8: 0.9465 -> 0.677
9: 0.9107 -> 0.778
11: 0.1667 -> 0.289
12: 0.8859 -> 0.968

--

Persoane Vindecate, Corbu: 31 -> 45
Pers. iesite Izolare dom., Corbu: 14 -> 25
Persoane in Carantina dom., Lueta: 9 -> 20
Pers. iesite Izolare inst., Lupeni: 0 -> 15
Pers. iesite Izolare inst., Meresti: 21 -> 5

- [WORK TO COMPLETE]:
Looking at the records above, work out how many lines hold "Corbu" and write only that number.

- [TASK SOLUTION]:
2